__Input data__:
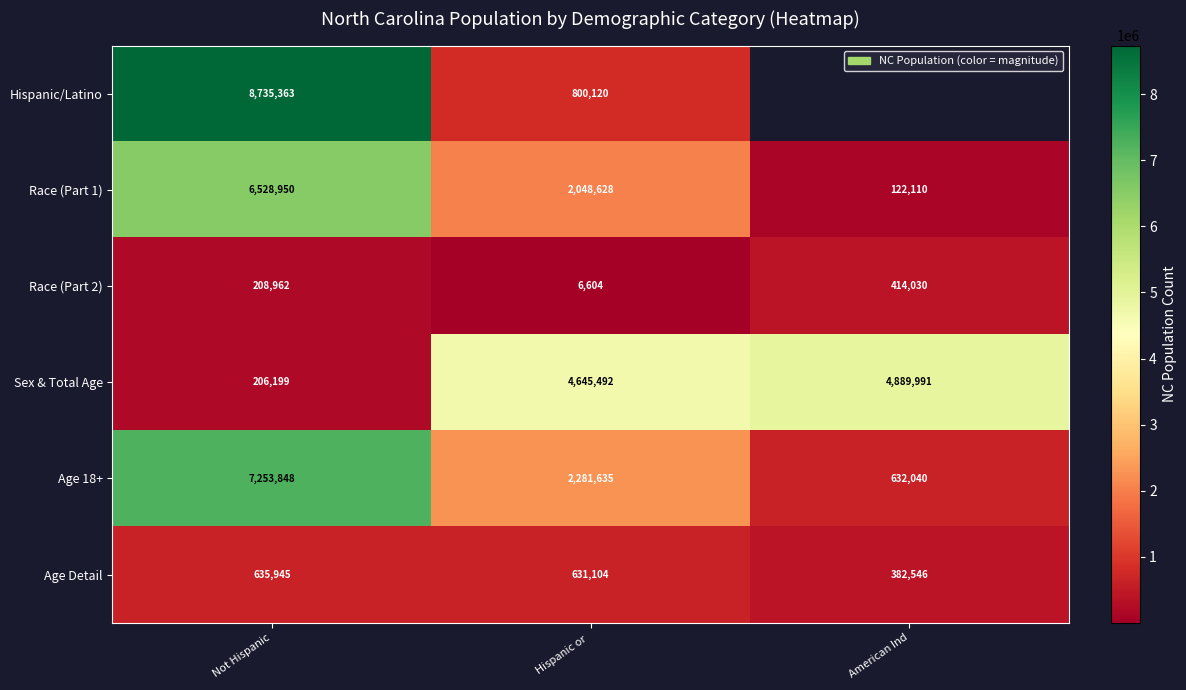

At which category is the sum across all series the highest?

Not Hispanic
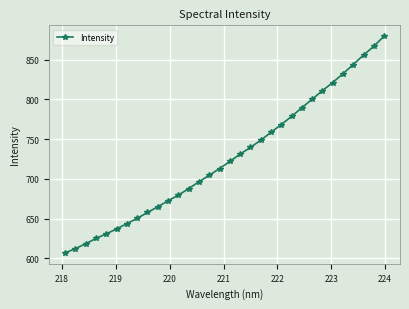

What is the smallest value displayed?

607.0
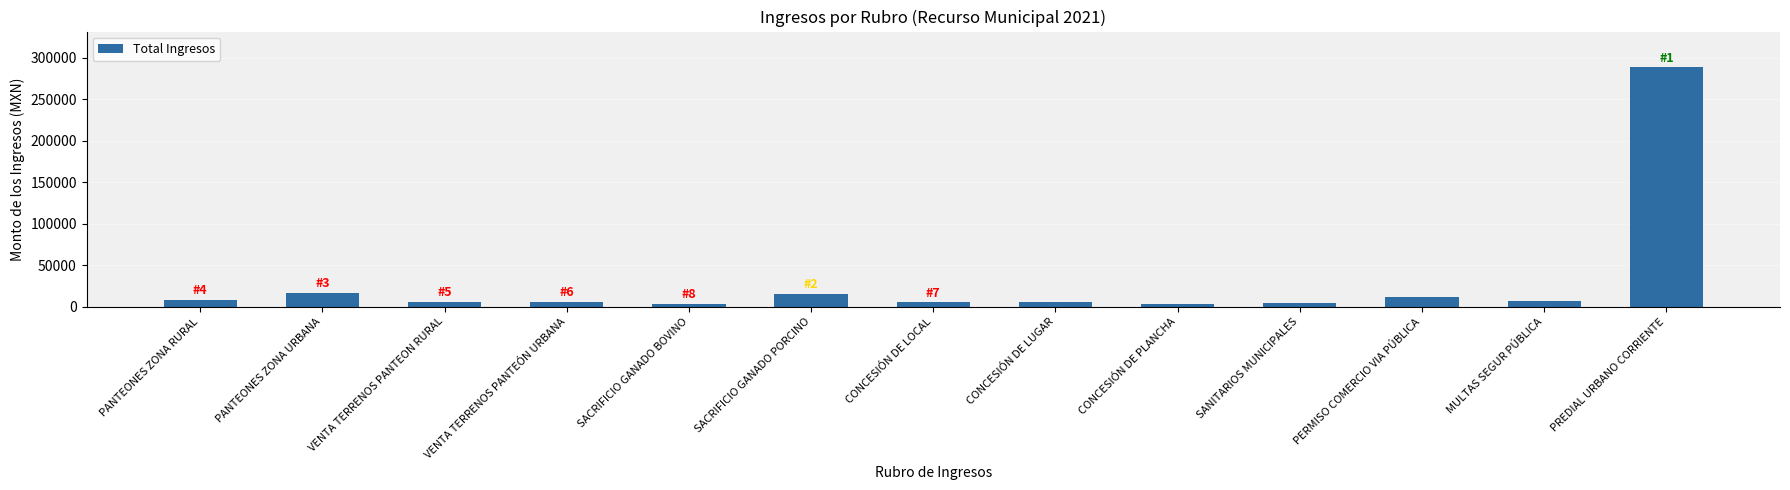

Between SANITARIOS MUNICIPALES and SACRIFICIO GANADO PORCINO, which is larger?

SACRIFICIO GANADO PORCINO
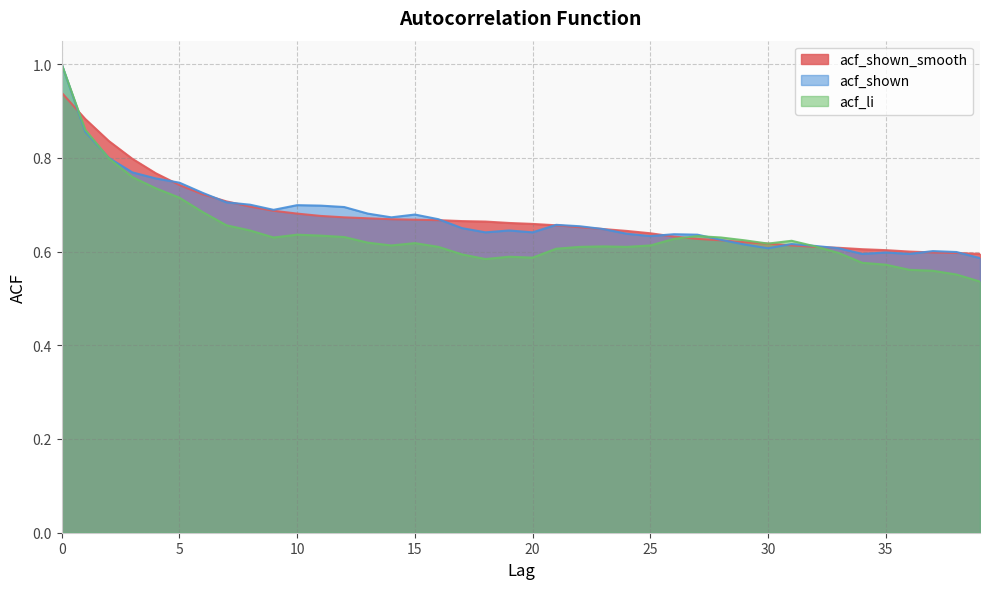

Where do acf_li and acf_shown_smooth first cross each other?

0 and 1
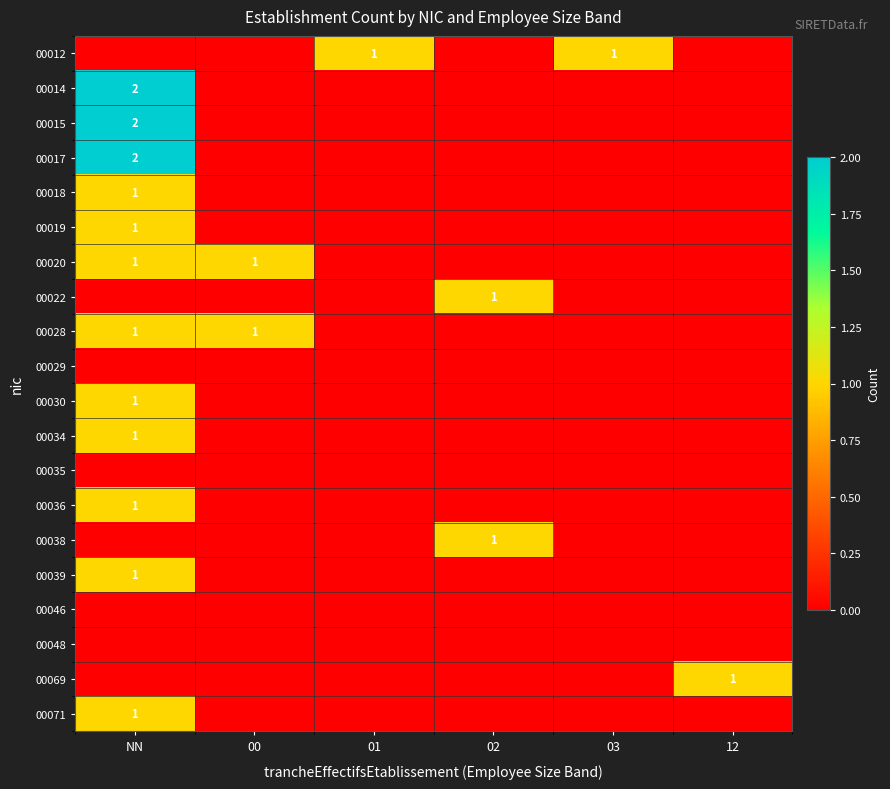

How many values in 00017 are above zero?

1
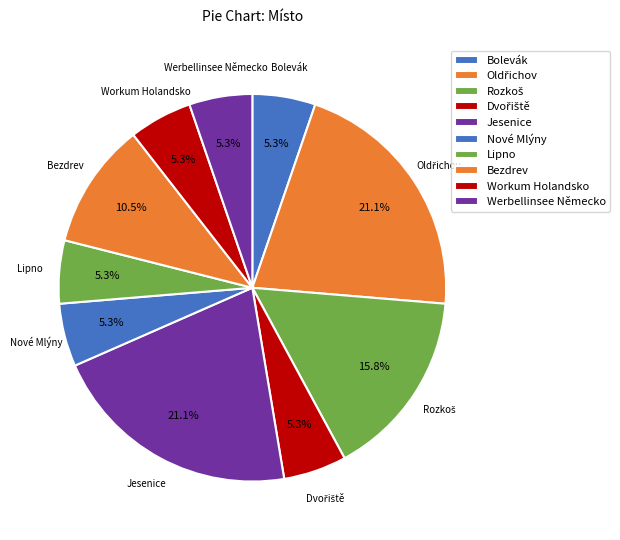

Is Bezdrev the majority of the pie?

No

__Problem__: Copy every line of text from the records above word for word, leaving the pictures out of your answer.

__Answer box__:
At which category is the sum across all series the highest?

Not Hispanic

What is the smallest value displayed?

607.0

Between SANITARIOS MUNICIPALES and SACRIFICIO GANADO PORCINO, which is larger?

SACRIFICIO GANADO PORCINO

Where do acf_li and acf_shown_smooth first cross each other?

0 and 1

How many values in 00017 are above zero?

1

Is Bezdrev the majority of the pie?

No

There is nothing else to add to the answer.